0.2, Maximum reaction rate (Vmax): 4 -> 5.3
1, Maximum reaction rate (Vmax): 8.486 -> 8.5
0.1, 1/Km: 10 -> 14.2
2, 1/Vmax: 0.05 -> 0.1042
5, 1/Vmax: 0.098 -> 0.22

● WORK INSTRUCTION: With "rate" as the string to match, show every line of the entries above that has it.

● OUTPUT OF THE EXERCISE:
0.2, Maximum reaction rate (Vmax): 4 -> 5.3
1, Maximum reaction rate (Vmax): 8.486 -> 8.5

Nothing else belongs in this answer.